A decisão foi tomada, à unanimidade, durante assembleia das mais concorridas, realizada no auditório do Sindicato dos Trabalhadores em Educação do Município de João Pessoa.
Segundo o presidente da entidade, Daniel de Assis, o adiamento pela edilidade de mais uma reunião prevista para a última terça-feira e os recentes reajustes concedidos por diversas prefeituras, dentre elas Cabedelo, Campina Grande, Recife, Natal e Teresina agravaram a insatisfação.
Nova assembleia – O Sintem também pleiteia modificações do PCCR, dentre elas a garantia do afastamento para cursar pós graduação sem perdas, com ampliação do tempo das licenças e a progressão funcional para quem está em estágio probatório.

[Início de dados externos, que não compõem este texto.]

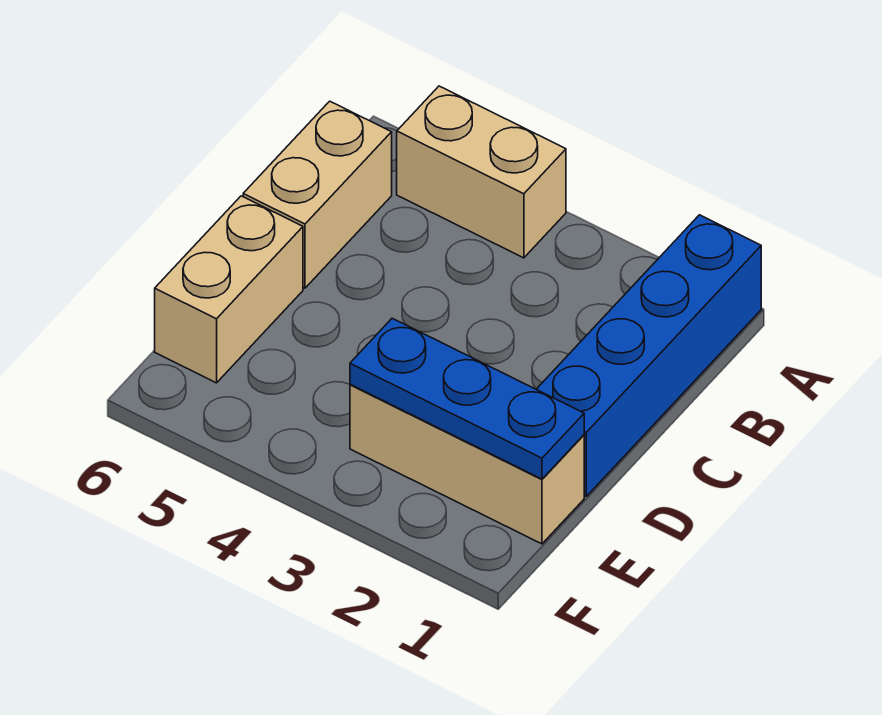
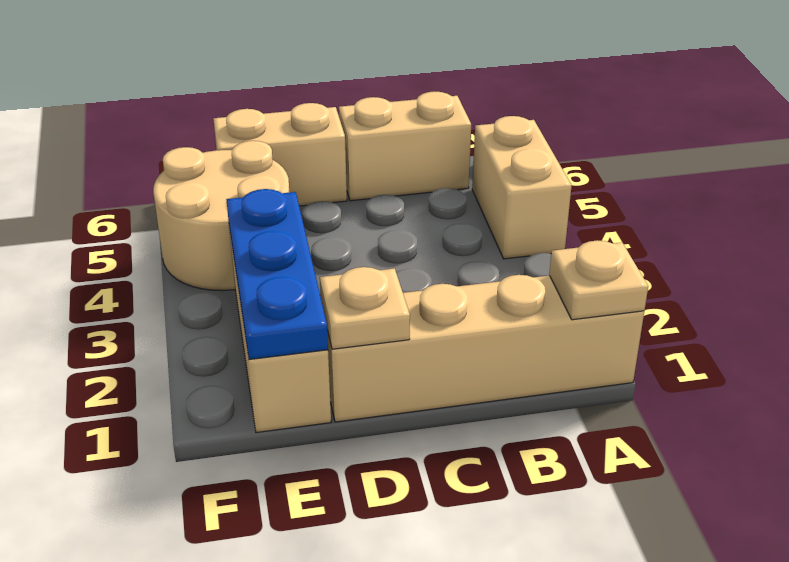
blue 1x4 brick [536,215,761,496] -> tan 1x4 brick [327,275,644,422]
none -> tan 1x1 plate [549,240,648,320]
none -> tan 1x1 plate [320,267,410,349]
none -> tan 2x2 round brick [153,141,289,291]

Amanhã, quarta-feira, uma outra assembleia será realizada, ocasião em que a classe poderá deflagrar greve por tempo indeterminado, caso até lá não tenha surgido nenhuma contraproposta.
Proposta – Ainda na tarde desta terça-feira (09), professores da rede municipal de João Pessoa terão uma reunião com a secretária Edilma Ferreira (Educação).
A secretária informou que um levantamento financeiro já foi feito em parceria com a Secretaria de Administração e que uma contraproposta será apresentada aos professores e demais servidores da educação.